Fig. 8: Targeting HuR enhances bortezomib-mediated anti-MM effects in vitro and in vivo.

a Treatment of NCI-H929 and OPM2 cells with combinations of CMLD-2 and BTZ for 48 h at the indicated concentrations had synergistic effects on cell proliferation. b, c After HuR-knockdown NCI-H929 and OPM2 cells were treated with bortezomib (BTZ, 1 nM or 4 nM) for 48 h, cell viability was measured with CCK-8 assays.
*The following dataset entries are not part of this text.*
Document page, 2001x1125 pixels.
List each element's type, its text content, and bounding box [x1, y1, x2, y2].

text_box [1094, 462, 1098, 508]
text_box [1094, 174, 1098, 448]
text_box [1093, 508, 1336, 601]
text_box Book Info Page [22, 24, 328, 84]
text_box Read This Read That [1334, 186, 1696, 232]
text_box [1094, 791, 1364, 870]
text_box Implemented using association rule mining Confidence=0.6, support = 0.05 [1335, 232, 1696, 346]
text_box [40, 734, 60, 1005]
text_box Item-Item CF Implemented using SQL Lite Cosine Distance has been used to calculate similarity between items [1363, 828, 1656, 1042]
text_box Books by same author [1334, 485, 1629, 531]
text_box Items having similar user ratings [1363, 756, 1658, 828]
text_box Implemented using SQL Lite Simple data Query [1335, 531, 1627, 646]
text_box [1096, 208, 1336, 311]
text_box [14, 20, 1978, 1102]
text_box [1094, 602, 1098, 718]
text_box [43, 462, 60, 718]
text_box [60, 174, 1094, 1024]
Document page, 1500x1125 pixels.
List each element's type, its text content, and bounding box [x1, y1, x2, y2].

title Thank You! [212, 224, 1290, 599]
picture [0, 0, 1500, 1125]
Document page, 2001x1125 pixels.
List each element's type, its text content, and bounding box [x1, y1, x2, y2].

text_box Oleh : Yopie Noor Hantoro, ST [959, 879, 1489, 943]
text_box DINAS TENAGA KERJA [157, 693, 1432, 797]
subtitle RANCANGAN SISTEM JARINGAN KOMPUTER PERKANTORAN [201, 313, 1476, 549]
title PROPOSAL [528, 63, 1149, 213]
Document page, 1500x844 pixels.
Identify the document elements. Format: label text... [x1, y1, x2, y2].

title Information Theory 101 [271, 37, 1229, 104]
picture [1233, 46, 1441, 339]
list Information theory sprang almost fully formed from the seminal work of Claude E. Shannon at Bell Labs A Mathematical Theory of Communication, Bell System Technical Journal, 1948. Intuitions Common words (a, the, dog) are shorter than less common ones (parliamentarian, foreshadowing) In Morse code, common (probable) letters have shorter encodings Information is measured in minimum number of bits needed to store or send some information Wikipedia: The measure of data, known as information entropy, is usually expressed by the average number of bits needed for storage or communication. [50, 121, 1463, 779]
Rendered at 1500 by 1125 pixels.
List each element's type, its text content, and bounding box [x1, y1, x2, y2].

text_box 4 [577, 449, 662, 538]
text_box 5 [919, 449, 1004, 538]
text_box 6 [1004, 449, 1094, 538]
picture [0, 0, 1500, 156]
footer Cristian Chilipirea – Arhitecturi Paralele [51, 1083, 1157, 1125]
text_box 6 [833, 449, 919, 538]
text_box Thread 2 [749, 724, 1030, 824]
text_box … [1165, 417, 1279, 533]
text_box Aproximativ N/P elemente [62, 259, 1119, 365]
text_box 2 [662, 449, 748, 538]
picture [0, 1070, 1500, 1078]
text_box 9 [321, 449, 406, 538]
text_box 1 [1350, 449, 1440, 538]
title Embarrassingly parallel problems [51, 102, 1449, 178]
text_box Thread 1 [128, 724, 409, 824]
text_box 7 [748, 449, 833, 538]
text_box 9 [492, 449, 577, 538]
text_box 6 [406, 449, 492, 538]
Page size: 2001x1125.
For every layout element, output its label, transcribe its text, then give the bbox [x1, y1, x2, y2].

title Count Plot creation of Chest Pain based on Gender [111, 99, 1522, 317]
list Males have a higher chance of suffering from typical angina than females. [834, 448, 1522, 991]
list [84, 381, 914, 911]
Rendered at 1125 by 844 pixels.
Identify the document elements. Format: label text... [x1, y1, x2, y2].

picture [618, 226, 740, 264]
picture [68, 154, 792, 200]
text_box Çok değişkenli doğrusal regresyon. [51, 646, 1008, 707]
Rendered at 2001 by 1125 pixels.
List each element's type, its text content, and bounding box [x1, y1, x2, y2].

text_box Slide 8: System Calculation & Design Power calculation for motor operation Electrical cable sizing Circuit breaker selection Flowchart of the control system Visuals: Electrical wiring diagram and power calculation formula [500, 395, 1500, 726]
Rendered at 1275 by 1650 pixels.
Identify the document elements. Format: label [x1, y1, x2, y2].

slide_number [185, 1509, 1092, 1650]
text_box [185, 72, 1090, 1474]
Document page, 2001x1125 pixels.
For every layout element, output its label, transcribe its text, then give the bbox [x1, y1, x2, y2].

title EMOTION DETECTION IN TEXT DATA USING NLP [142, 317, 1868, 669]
Following the treatment of HuR-overexpressing NCI-H929 and OPM2 cells with BTZ (4 nM or 6 nM) for 48 h, cell viability was determined with CCK-8 assays. d NCI-H929 and OPM2 cell lines were treated with BTZ (3 nM), CMLD-2 (15 μM), or a combination for 24 h. The early and late apoptosis rates were analyzed by Annexin V/PI double staining. e, f NCI-H929 cells were inoculated subcutaneously into the flanks of NOG mice (3 × 10⁶ cells per mouse). After the subcutaneous tumors were measured (d1), the above mice were randomly divided into four groups (n = 5 per group). Tumor volume was measured and recorded for NCI-H929 xenograft mice treated with vehicle, CMLD-2 (20 mg/kg, once every other day, intraperitoneally), BTZ (1 mg/kg, d 1, d 4, d 8, and d 11, intravenously), or CMLD-2 + BTZ. g These subcutaneous tumors were dissected from mice in each group and photographed at the end of the experiment (d 14). h Subcutaneous tumors from the above groups of mice were measured, weighed, and compared. The data are shown as the means ± SD and were analyzed by Student’s t-test (b, c) or one-way ANOVA (d, f, h). *P < 0.05, **P < 0.01, ***P < 0.001, ****P < 0.0001.